If rsvp_delete_attendee is not the vulnerable action, check for other wp_ajax_nopriv hooks in the source:

  • rsvp_save_attendee: Potential to modify existing attendee data (Integrity impact).
  • rsvp_export_attendees: Potential to download the full list of attendees (Confidentiality impact).
  • Search Command:
    grep -rn "wp_ajax_nopriv" wp-content/plugins/rsvp/
    
  • If the nonce check fails, verify if check_ajax_referer is called with die=false (Bypass 5 in the Knowledge Base).
Research Findings
Static analysis — not yet PoC-verified

Summary

The RSVP and Event Management plugin (<= 2.7.16) is vulnerable to unauthenticated attendee deletion due to a missing authorization check in its AJAX handler. This allows any user, regardless of authentication status, to remove attendee records by providing a valid nonce and the target attendee ID.

Vulnerable Code

// rsvp.php or rsvp_db.php (inferred location)
// The functions are hooked to both authenticated and unauthenticated AJAX actions.
add_action( 'wp_ajax_rsvp_delete_attendee', 'rsvp_delete_attendee' );
add_action( 'wp_ajax_nopriv_rsvp_delete_attendee', 'rsvp_delete_attendee' );

function rsvp_delete_attendee() {
  // Nonce check exists, but is accessible to anyone who can load a page with the RSVP shortcode
  check_ajax_referer( 'rsvp_ajax_nonce', 'security' );

  global $wpdb;
  $attendeeId = (int)$_POST['attendeeId'];

  // Missing capability check: if ( ! current_user_can( 'manage_options' ) ) return;
  
  // Deletion occurs without verifying if the requester has administrative privileges
  $wpdb->delete( $wpdb->prefix . 'rsvp_attendees', array( 'id' => $attendeeId ) );

  wp_send_json_success();
}

Security Fix

--- a/rsvp.php
+++ b/rsvp.php
@@ -1,6 +1,5 @@
-add_action( 'wp_ajax_rsvp_delete_attendee', 'rsvp_delete_attendee' );
-add_action( 'wp_ajax_nopriv_rsvp_delete_attendee', 'rsvp_delete_attendee' );
+add_action( 'wp_ajax_rsvp_delete_attendee', 'rsvp_delete_attendee' );
 
 function rsvp_delete_attendee() {
 	check_ajax_referer( 'rsvp_ajax_nonce', 'security' );
+
+	if ( ! current_user_can( 'manage_options' ) ) {
+		wp_die( -1 );
+	}
 
 	global $wpdb;
 	$attendeeId = (int)$_POST['attendeeId'];
 	$wpdb->delete( $wpdb->prefix . 'rsvp_attendees', array( 'id' => $attendeeId ) );
 	wp_send_json_success();
 }

Exploit Outline

The exploit targets the WordPress AJAX endpoint (/wp-admin/admin-ajax.php) using the 'rsvp_delete_attendee' action.
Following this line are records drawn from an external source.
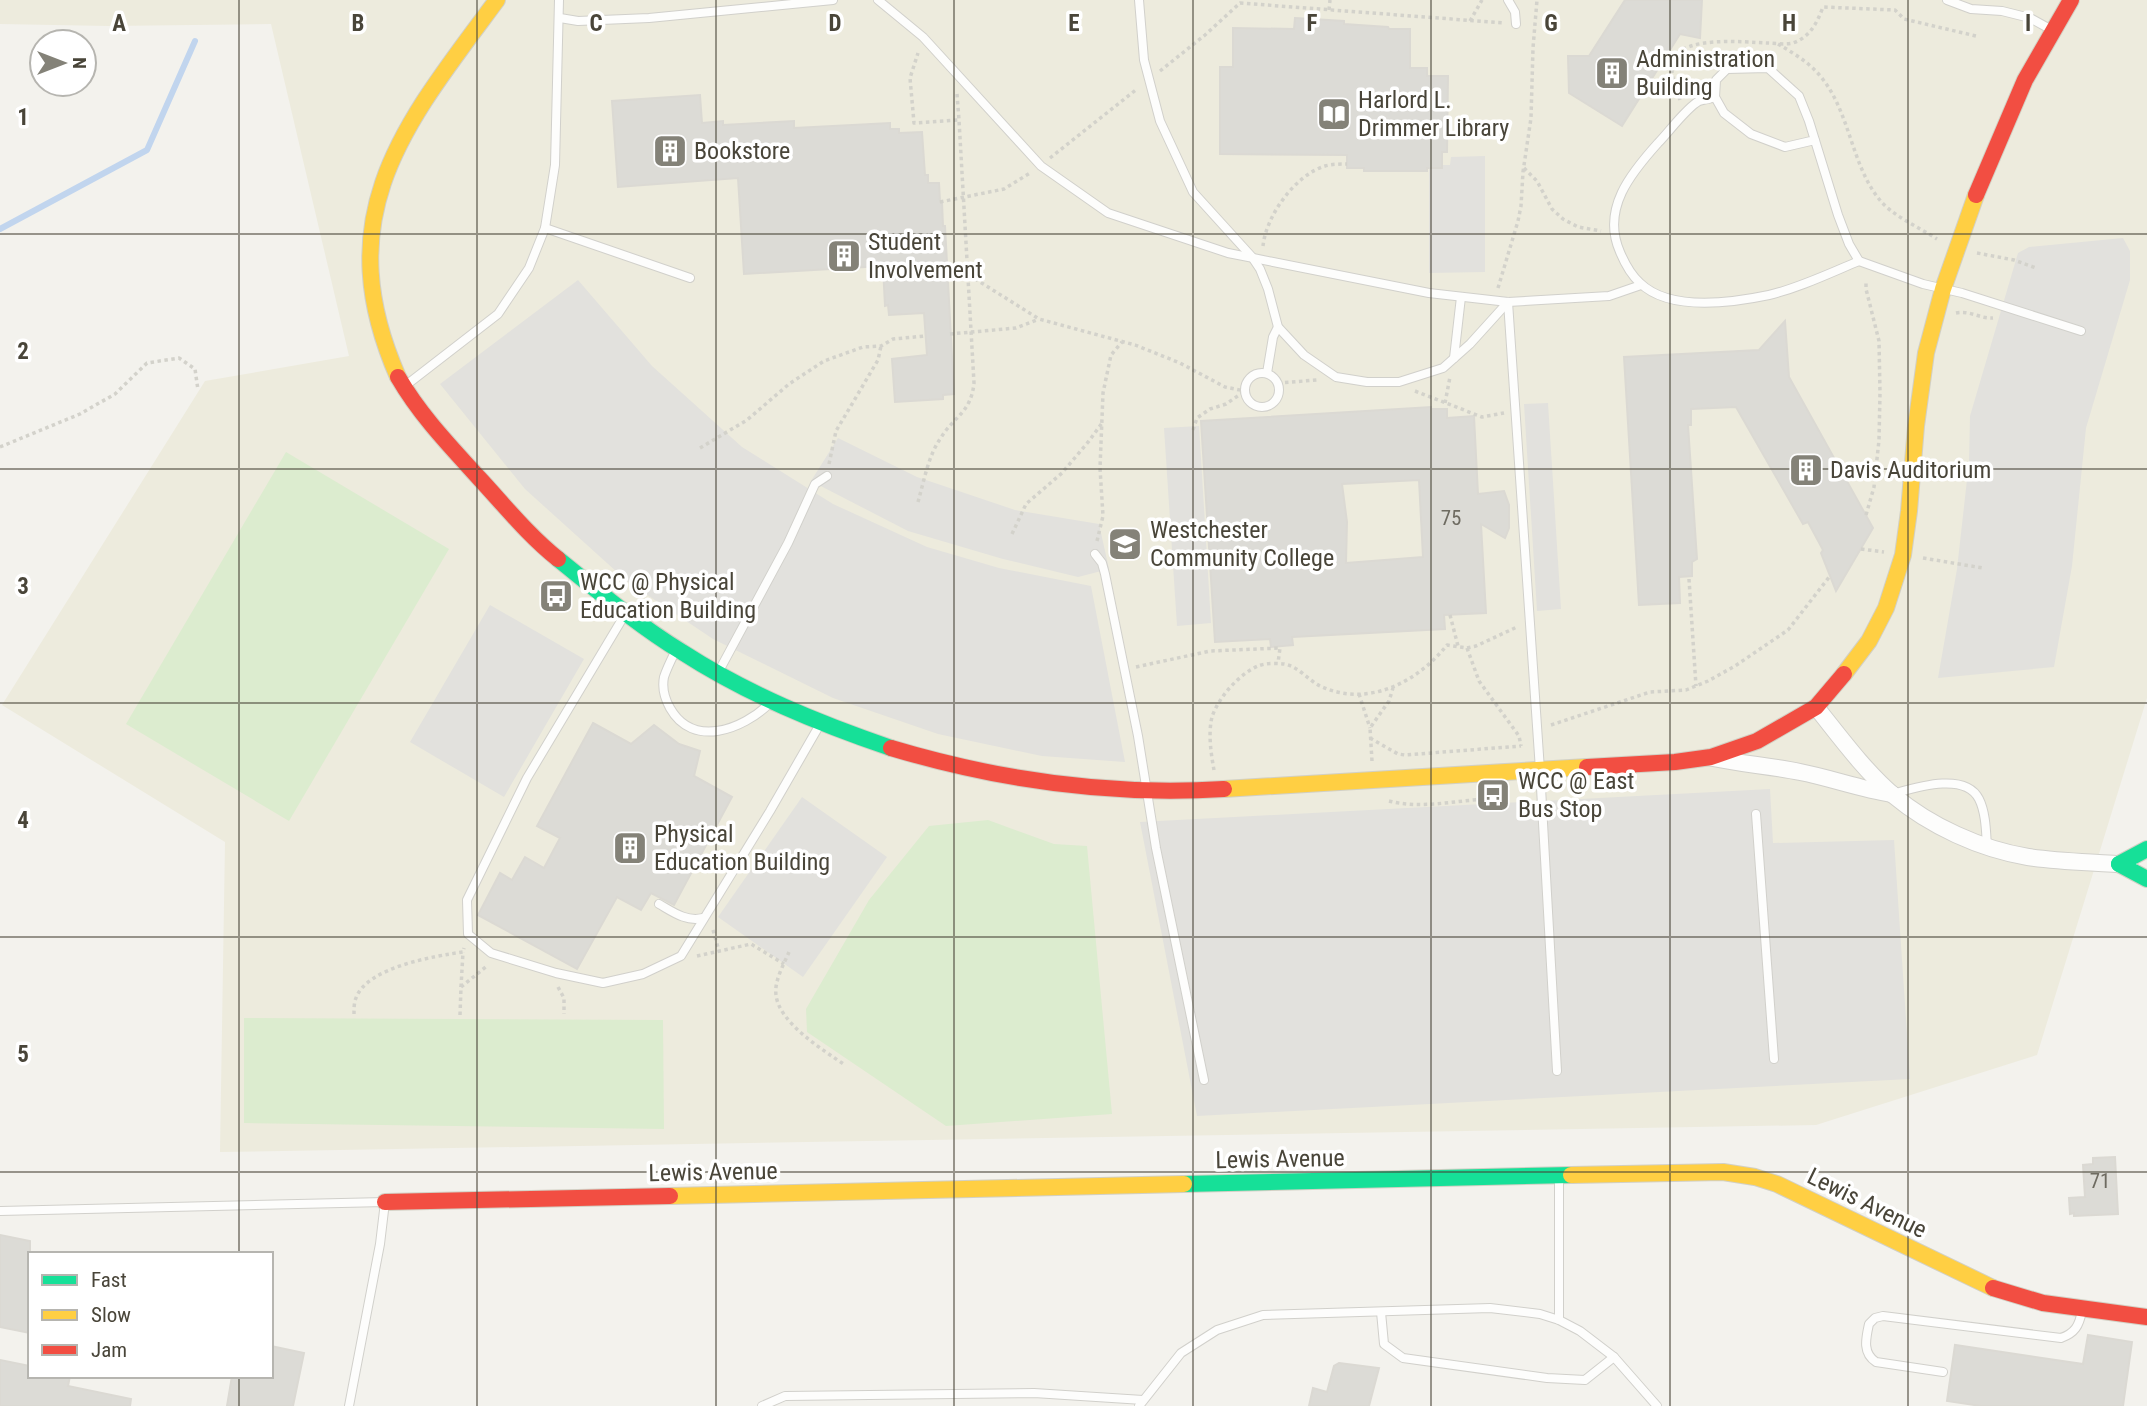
<svg xmlns="http://www.w3.org/2000/svg" width="2147" height="1406" viewBox="0 0 2147 1406" font-family="'Roboto Condensed',sans-serif">
<style>
.education{fill:#edebdd}
.grass{fill:#dceccf}
.parking{fill:#e2e1dd}
.lines{fill:none;stroke-linecap:round;stroke-linejoin:round}
.stream{stroke:#c1d5ee;stroke-width:6}
.building{fill:#dcdbd6;stroke:#dbd9d3;stroke-width:2;fill-rule:evenodd}
.lane-casing{stroke:#d1d0cb;stroke-width:10}
.street-casing{stroke:#d1d0cb;stroke-width:18}
.fast-casing{stroke:#d2d0c4;stroke-width:18}
.slow-casing{stroke:#d2d0c4;stroke-width:18}
.jam-casing{stroke:#d2d0c4;stroke-width:18}
.path{stroke:#d3d2cb;stroke-width:3.5;stroke-dasharray:3.5 3.5;stroke-linecap:butt}
.lane{stroke:#fdfdfc;stroke-width:8}
.street{stroke:#fdfdfc;stroke-width:16}
.fast{stroke:#16e098;stroke-width:16}
.slow{stroke:#ffcf43;stroke-width:16}
.jam{stroke:#f24e42;stroke-width:16}
.grid{fill:none;stroke:#494539;stroke-width:2;stroke-opacity:0.55}
.labels{text-anchor:middle;dominant-baseline:central;stroke-width:7;stroke-linejoin:round;paint-order:stroke}
.number-label{font-size:21px;fill:#6e6b61}
.poi-label{font-size:24px;fill:#494539;stroke:#fff;text-anchor:start}
.street-label{font-size:24px;fill:#494539;stroke:#fff}
.grid-label{font-size:23px;text-anchor:middle;font-weight:bold;fill:#494539;stroke:#fff;stroke-width:7;stroke-linejoin:round;paint-order:stroke}
</style>
<rect width="100%" height="100%" fill="#f3f2ed"/>
<path class="education" d="M 0,0 L 2147,0 L 2147,698 L 2037,1055 L 1816,1125 L 220,1152 L 225,842 L 2,705 L 205,381 L 349,356 L 271,24 L 109,26 L 0,24 Z"/>
<g class="grass">
<path d="M 286,452 L 449,549 L 289,821 L 126,724 Z"/>
<path d="M 988,820 L 1054,844 L 1087,846 L 1112,1114 L 946,1126 L 807,1032 L 806,1009 L 869,900 L 929,826 Z"/>
<path d="M 244,1018 L 663,1020 L 664,1129 L 244,1123 Z"/>
</g>
<g class="parking">
<path d="M 1485,156 L 1485,272 L 1429,273 L 1429,165 L 1450,165 L 1451,157 Z"/>
<path d="M 2123,238 L 2130,251 L 2130,280 L 2086,428 L 2072,566 L 2054,667 L 1938,678 L 1957,569 L 1969,462 L 1970,416 L 2018,253 L 2029,247 Z"/>
<path d="M 578,280 L 652,366 L 742,447 L 833,504 L 927,547 L 999,568 L 1091,586 L 1125,762 L 1042,756 L 938,734 L 833,698 L 713,639 L 628,582 L 525,489 L 440,384 Z"/>
<path d="M 1548,403 L 1561,609 L 1537,611 L 1524,404 Z"/>
<path d="M 1199,426 L 1211,623 L 1177,626 L 1164,428 Z"/>
<path d="M 838,438 L 917,477 L 1015,510 L 1099,524 L 1109,569 L 1078,577 L 1003,559 L 908,531 L 811,481 Z"/>
<path d="M 490,605 L 584,659 L 504,797 L 410,742 Z"/>
<path d="M 1770,789 L 1773,843 L 1894,840 L 1910,1079 L 1197,1116 L 1140,822 Z"/>
<path d="M 802,797 L 887,857 L 803,977 L 718,917 Z"/>
</g>
<g class="lines">
<path class="stream" d="M 0,229 L 147,150 L 195,41"/>
</g>
<g class="building">
<path d="M 1625,0 L 1702,0 L 1700,38 L 1680,34 L 1622,126 L 1569,93 L 1568,56 L 1589,56 Z"/>
<path d="M 1295,18 L 1344,21 L 1344,24 L 1388,27 L 1389,29 L 1410,29 L 1410,68 L 1427,68 L 1427,76 L 1448,76 L 1447,152 L 1442,152 L 1442,168 L 1427,168 L 1427,171 L 1364,171 L 1364,168 L 1347,168 L 1347,155 L 1220,154 L 1220,67 L 1233,67 L 1233,28 L 1294,29 Z"/>
<path d="M 700,95 L 702,123 L 723,121 L 723,125 L 794,121 L 794,128 L 890,123 L 890,129 L 899,129 L 899,133 L 922,132 L 925,175 L 928,175 L 928,183 L 939,183 L 940,202 L 942,202 L 943,226 L 945,226 L 954,394 L 943,395 L 943,399 L 895,402 L 892,359 L 927,355 L 924,313 L 889,315 L 888,305 L 885,306 L 883,266 L 744,274 L 738,178 L 618,187 L 612,101 Z"/>
<path d="M 1785,321 L 1789,377 L 1873,528 L 1836,591 L 1821,553 L 1823,550 L 1808,522 L 1803,524 L 1736,407 L 1691,409 L 1691,425 L 1688,425 L 1697,559 L 1692,562 L 1692,576 L 1679,577 L 1680,603 L 1639,605 L 1624,357 L 1759,350 Z"/>
<path d="M 1431,407 L 1431,409 L 1447,409 L 1447,418 L 1474,416 L 1478,494 L 1504,491 L 1509,505 L 1509,528 L 1505,538 L 1481,524 L 1486,613 L 1444,615 L 1445,629 L 1292,637 L 1293,645 L 1271,647 L 1270,639 L 1215,642 L 1201,421 ZM 1419,480 L 1423,557 L 1346,563 L 1347,522 L 1342,484 Z"/>
<path d="M 593,723 L 631,744 L 654,725 L 679,744 L 700,751 L 694,776 L 732,797 L 674,905 L 651,893 L 641,910 L 617,897 L 577,969 L 478,915 L 500,873 L 512,880 L 525,857 L 544,868 L 560,838 L 537,826 Z"/>
<path d="M 2115,1157 L 2118,1214 L 2074,1216 L 2074,1213 L 2070,1214 L 2069,1198 L 2085,1197 L 2083,1165 L 2093,1164 L 2093,1158 Z"/>
<path d="M 0,1235 L 30,1241 L 30,1333 L 0,1327 Z"/>
<path d="M 2088,1335 L 2132,1342 L 2123,1406 L 1981,1406 L 1947,1401 L 1955,1345 L 2083,1364 Z"/>
<path d="M 271,1346 L 304,1353 L 293,1406 L 227,1406 L 232,1376 L 271,1376 Z"/>
<path d="M 0,1360 L 30,1366 L 30,1376 L 70,1376 L 68,1386 L 131,1399 L 130,1406 L 0,1406 Z"/>
<path d="M 1339,1363 L 1379,1368 L 1369,1406 L 1309,1406 L 1313,1388 L 1327,1392 L 1334,1366 Z"/>
</g>
<g class="lines">
<g class="lane-casing">
<g id="lane">
<path d="M 878,0 L 923,37 L 1041,166 L 1108,213 L 1228,253 L 1429,293 L 1508,302 L 1609,296 L 1641,285"/>
<path d="M 1139,0 L 1144,60 L 1160,121 L 1193,192 L 1252,257 L 1260,269 L 1268,289 L 1278,327 L 1304,355 L 1336,377 L 1367,382 L 1399,382 L 1443,368 L 1470,344 L 1508,302"/>
<path d="M 1508,0 L 1515,12 L 1516,24"/>
<path d="M 1947,0 L 1971,9 L 2002,11 L 2030,18 L 2050,29"/>
<path d="M 560,18 L 578,21 L 649,18 L 833,0"/>
<path d="M 1715,97 C 1710,99 1704,99 1699,101 C 1686,108 1669,132 1658,143 C 1631,173 1601,209 1620,252 C 1625,264 1630,274 1640,283 C 1670,312 1731,303 1769,295 C 1799,288 1830,273 1859,261"/>
<path d="M 1815,140 L 1785,147 L 1751,134 L 1724,113 L 1715,97 L 1716,80 L 1727,69 L 1768,68 L 1799,96 L 1809,121 L 1838,215 L 1849,244 L 1859,261 L 1923,284 L 1962,293 L 2081,331"/>
<path d="M 545,228 L 690,278"/>
<path d="M 1508,302 L 1540,770 L 1557,1071"/>
<path d="M 1454,358 L 1461,297"/>
<circle cx="1262" cy="390" r="17"/>
<path d="M 1267,373 L 1273,337 L 1278,327"/>
<path d="M 405,386 L 498,314 L 529,268 L 545,228 L 555,165 L 559,0"/>
<path d="M 1095,554 L 1102,563 L 1105,574 L 1138,736 L 1156,848 L 1204,1080"/>
<path d="M 624,616 L 527,778 L 467,900 L 468,934 L 491,953 L 556,973 L 603,983 L 643,974 L 681,956 L 770,811 L 819,726"/>
<path d="M 675,652 C 671,660 667,668 664,677 C 662,687 665,699 670,708 C 693,749 743,729 769,704"/>
<path d="M 719,671 L 788,543 L 815,484 L 827,476"/>
<path d="M 1892,794 C 1914,788 1965,771 1979,799 C 1986,813 1986,832 1987,847"/>
<path d="M 1756,814 L 1774,1059"/>
<path d="M 659,904 C 673,912 686,922 703,918"/>
<path d="M 1559,1176 L 1559,1320"/>
<path d="M 0,1211 L 385,1202 L 380,1244 L 349,1406"/>
<path d="M 1381,1312 L 1384,1344 L 1403,1358 L 1547,1378 L 1585,1380 L 1614,1357"/>
<path d="M 1943,1372 L 1876,1362 C 1862,1353 1866,1338 1869,1324 L 1875,1318 L 1883,1316 L 2061,1338 C 2075,1333 2079,1326 2082,1311"/>
<path d="M 762,1406 L 785,1396 L 1034,1393 L 1143,1400"/>
<path d="M 1139,1406 L 1181,1353 L 1217,1330 L 1263,1315 L 1490,1308 L 1540,1314 L 1559,1320 L 1580,1331 L 1614,1357 L 1657,1406"/>
</g>
</g>
<g class="street-casing">
<g id="street">
<path d="M 1816,707 C 1840,737 1864,770 1893,795 C 1930,826 1980,849 2028,857 C 2061,862 2095,862 2129,865"/>
<path d="M 1713,758 C 1742,764 1771,766 1800,772 C 1831,778 1860,789 1892,794"/>
</g>
</g>
<g class="fast-casing">
<g id="fast">
<path d="M 558,559 C 599,592 638,625 682,652 C 747,694 818,723 891,748"/>
<path d="M 2119,864 L 2147,849"/>
<path d="M 2119,864 L 2147,879"/>
<path d="M 1184,1184 L 1571,1175"/>
</g>
</g>
<g class="slow-casing">
<g id="slow">
<path d="M 398,377 C 327,215 404,125 497,0"/>
<path d="M 1844,674 L 1869,641 L 1886,608 L 1903,555 L 1909,511 L 1916,426 L 1926,353 L 1943,289 L 1976,195"/>
<path d="M 1224,789 L 1587,767"/>
<path d="M 1571,1175 L 1723,1172 L 1755,1177 L 1777,1184 L 1993,1288"/>
<path d="M 670,1196 L 1184,1184"/>
</g>
</g>
<g class="jam-casing">
<g id="jam">
<path d="M 1976,195 L 2025,80 L 2071,0"/>
<path d="M 398,377 C 420,415 449,445 479,478 C 505,506 528,535 558,559"/>
<path d="M 891,748 C 998,780 1112,796 1224,789"/>
<path d="M 1587,767 L 1675,762 L 1711,757 L 1757,741 L 1816,707 L 1844,674"/>
<path d="M 385,1202 L 670,1196"/>
<path d="M 1993,1288 L 2043,1303 L 2147,1317"/>
</g>
</g>
<g class="path">
<path d="M 1329,10 L 1330,0"/>
<path d="M 1470,21 L 1482,0"/>
<path d="M 1778,44 C 1793,53 1809,62 1821,77 C 1850,112 1851,164 1879,199 C 1891,215 1920,228 1937,239"/>
<path d="M 1160,71 L 1205,35 L 1240,3 L 1504,23"/>
<path d="M 957,94 L 959,120"/>
<path d="M 1680,100 C 1676,89 1668,70 1674,58 C 1686,36 1744,42 1766,43 C 1774,43 1785,45 1793,43 C 1810,37 1817,23 1823,7 L 1895,10 L 1904,19 L 1976,36"/>
<path d="M 1050,158 L 1137,89"/>
<path d="M 1524,168 L 1537,181 L 1552,209 L 1563,219 L 1578,227 L 1601,231"/>
<path d="M 940,202 L 1004,189 L 1030,173"/>
<path d="M 1263,246 C 1266,216 1295,175 1325,166 C 1332,164 1340,164 1347,164"/>
<path d="M 1977,253 L 2014,260 L 2036,268"/>
<path d="M 969,275 L 1039,319 L 1135,345 L 1180,363 L 1225,387 L 1245,391"/>
<path d="M 1498,288 L 1518,221 L 1521,206 L 1523,172 L 1531,118 L 1533,48 L 1537,0"/>
<path d="M 1956,313 C 1970,310 1980,319 1993,318"/>
<path d="M 950,334 L 1016,328 L 1039,319"/>
<path d="M 1278,383 L 1317,380"/>
<path d="M 1415,391 L 1482,417 L 1504,413"/>
<path d="M 1445,403 L 1450,377"/>
<path d="M 1193,430 L 1197,418 L 1210,409 L 1226,404 L 1245,391"/>
<path d="M 0,447 L 80,414 L 115,394 L 147,363 L 179,358 L 195,369 L 198,390"/>
<path d="M 700,448 L 747,420 L 789,384 L 824,361 L 863,347 L 881,346 L 893,339 L 925,336"/>
<path d="M 829,464 L 836,431 L 878,360 L 881,346"/>
<path d="M 918,502 C 924,481 928,457 940,439 C 954,416 971,413 974,383 L 959,120 L 914,123 L 910,78 L 918,53"/>
<path d="M 1866,515 L 1874,487 L 1879,440 L 1880,393 L 1879,341 L 1866,289 L 1866,281"/>
<path d="M 1012,534 L 1026,504 L 1062,473 L 1089,441 L 1102,423"/>
<path d="M 1097,541 L 1103,516 L 1100,468 L 1103,393 L 1111,355 L 1122,342"/>
<path d="M 1861,549 L 1884,552"/>
<path d="M 1923,558 L 1983,568"/>
<path d="M 1689,579 L 1696,686"/>
<path d="M 1450,615 L 1458,646"/>
<path d="M 1467,648 L 1479,681 L 1519,736 L 1521,746"/>
<path d="M 1136,667 L 1210,651 L 1280,648 L 1278,663"/>
<path d="M 1359,694 L 1370,728"/>
<path d="M 1551,725 L 1650,692 L 1686,690 L 1708,681 L 1735,666 L 1788,630 L 1830,576"/>
<path d="M 1370,738 L 1398,754 L 1405,755 L 1521,746"/>
<path d="M 1372,761 L 1370,728 L 1389,701 L 1393,688"/>
<path d="M 1214,770 C 1211,754 1208,733 1212,717 C 1218,698 1239,674 1258,666 C 1265,663 1276,663 1284,664 C 1298,666 1308,680 1320,686 C 1367,708 1417,683 1447,645 L 1467,648 L 1476,646 L 1517,627"/>
<path d="M 1389,801 C 1419,809 1454,801 1485,799 L 1490,793"/>
<path d="M 713,930 L 719,951"/>
<path d="M 789,952 C 784,964 774,981 776,995 C 779,1023 823,1050 845,1065"/>
<path d="M 697,956 L 751,944 L 784,964"/>
<path d="M 461,987 L 463,952"/>
<path d="M 558,987 L 564,998 L 564,1014"/>
<path d="M 354,1014 C 354,1009 354,1002 356,998 C 367,967 435,956 463,952 L 464,948"/>
<path d="M 460,1015 L 461,987 L 487,966"/>
</g>
<use href="#lane" class="lane"/>
<use href="#street" class="street"/>
<use href="#fast" class="fast"/>
<use href="#slow" class="slow"/>
<use href="#jam" class="jam"/>
</g>
<path class="grid" d="M 239,0 L 239,1254M 477,0 L 477,1406M 716,0 L 716,1406M 954,0 L 954,1406M 1193,0 L 1193,1406M 1431,0 L 1431,1406M 1670,0 L 1670,1406M 1908,0 L 1908,1406M 0,234 L 2147,234M 0,469 L 2147,469M 0,703 L 2147,703M 0,937 L 2147,937M 0,1172 L 2147,1172M 239,1376 L 239,1406"/>
<defs>
<g id="building-square" transform="scale(1.75)"><rect x="-9" y="-9" width="18" height="18" rx="4" fill="#848278" stroke="#fff"/><path d="M-4-6H4V6H1V3H-1V6H-4ZM-2.5-4.3h1.7v1.8h-1.7ZM.8-4.3h1.7v1.8H.8ZM-2.5-1h1.7V.8h-1.7ZM.8-1h1.7V.8H.8Z" fill="#fff"/></g>
<g id="library-square" transform="scale(1.75)"><rect x="-9" y="-9" width="18" height="18" rx="4" fill="#848278" stroke="#fff"/><path d="M-6-4Q-3-5.5-.7-3.5V5Q-3 3-6 4ZM6-4Q3-5.5 .7-3.5V5Q3 3 6 4Z" fill="#fff"/></g>
<g id="university-square" transform="scale(1.75)"><rect x="-9" y="-9" width="18" height="18" rx="4" fill="#848278" stroke="#fff"/><path d="M0-5L7-2L0 1L-7-2ZM-4 1L0 2.5L4 1V4Q0 6-4 4Z" fill="#fff"/></g>
<g id="bus-square" transform="scale(1.75)"><rect x="-9" y="-9" width="18" height="18" rx="4" fill="#848278" stroke="#fff"/><path d="M-5-6H5V4H4V6H2V4H-2V6H-4V4H-5ZM-3.5-4V0h7V-4ZM-3.5 1.2v1.5H-2V1.2ZM2 1.2v1.5H3.5V1.2Z" fill="#fff"/></g>
</defs>
<g fill-rule="evenodd">
<use href="#building-square" x="1612" y="73"/>
<use href="#library-square" x="1334" y="114"/>
<use href="#building-square" x="670" y="151"/>
<use href="#building-square" x="844" y="256"/>
<use href="#building-square" x="1806" y="470"/>
<use href="#university-square" x="1125" y="544"/>
<use href="#bus-square" x="556" y="596"/>
<use href="#bus-square" x="1493" y="795"/>
<use href="#building-square" x="630" y="848"/>
</g>
<g class="labels">
<g class="number-label">
<text x="1451" y="518">75</text>
<text x="2100" y="1181">71</text>
</g>
<g class="poi-label">
<text x="1636" y="59">Administration<tspan x="1636" dy="28">Building</tspan></text>
<text x="1358" y="100">Harlord L.<tspan x="1358" dy="28">Drimmer Library</tspan></text>
<text x="694" y="151">Bookstore</text>
<text x="868" y="242">Student<tspan x="868" dy="28">Involvement</tspan></text>
<text x="1830" y="470">Davis Auditorium</text>
<text x="1150" y="530">Westchester<tspan x="1150" dy="28">Community College</tspan></text>
<text x="580" y="582">WCC @ Physical<tspan x="580" dy="28">Education Building</tspan></text>
<text x="1518" y="781">WCC @ East<tspan x="1518" dy="28">Bus Stop</tspan></text>
<text x="654" y="834">Physical<tspan x="654" dy="28">Education Building</tspan></text>
</g>
<g class="street-label">
<text transform="translate(1280 1159) rotate(-1)">Lewis Avenue</text>
<text transform="translate(713 1172) rotate(-1)">Lewis Avenue</text>
<text transform="translate(1867 1203) rotate(26)">Lewis Avenue</text>
</g>
</g>
<g class="grid-label">
<text x="119" y="31">A</text>
<text x="358" y="31">B</text>
<text x="596" y="31">C</text>
<text x="835" y="31">D</text>
<text x="1074" y="31">E</text>
<text x="1312" y="31">F</text>
<text x="1551" y="31">G</text>
<text x="1789" y="31">H</text>
<text x="2028" y="31">I</text>
<text x="23" y="125">1</text>
<text x="23" y="359">2</text>
<text x="23" y="594">3</text>
<text x="23" y="828">4</text>
<text x="23" y="1062">5</text>
</g>
<rect x="28" y="1252" width="245" height="126" fill="#ffffff" stroke="#b6b5b0" stroke-width="2"/>
<rect x="42" y="1275" width="35" height="10" fill="#16e098" stroke="#b6b5b0" stroke-width="2"/>
<text x="91" y="1287" font-size="21" fill="#494539">Fast</text>
<rect x="42" y="1310" width="35" height="10" fill="#ffcf43" stroke="#b6b5b0" stroke-width="2"/>
<text x="91" y="1322" font-size="21" fill="#494539">Slow</text>
<rect x="42" y="1345" width="35" height="10" fill="#f24e42" stroke="#b6b5b0" stroke-width="2"/>
<text x="91" y="1357" font-size="21" fill="#494539">Jam</text>
<g transform="translate(63 63) rotate(90)"><circle r="33" fill="#ffffff" stroke="#b6b5b0" stroke-width="2"/>
<path d="M0-5L12 26L0 18L-12 26Z" fill="#848278"/>
<text y="-10" font-size="19" font-weight="bold" text-anchor="middle" fill="#494539">N</text>
</g>
</svg>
An attacker first obtains a valid 'rsvp_ajax_nonce' by visiting a public page where the [rsvp] shortcode is rendered, as the plugin localizes this nonce for use in front-end scripts. With the nonce, an unauthenticated attacker sends a POST request containing the 'action', the extracted 'security' nonce, and the 'attendeeId' of the record they wish to delete. Because the handler is registered via 'wp_ajax_nopriv' and lacks a 'current_user_can' check, the server executes the database deletion for any valid ID provided.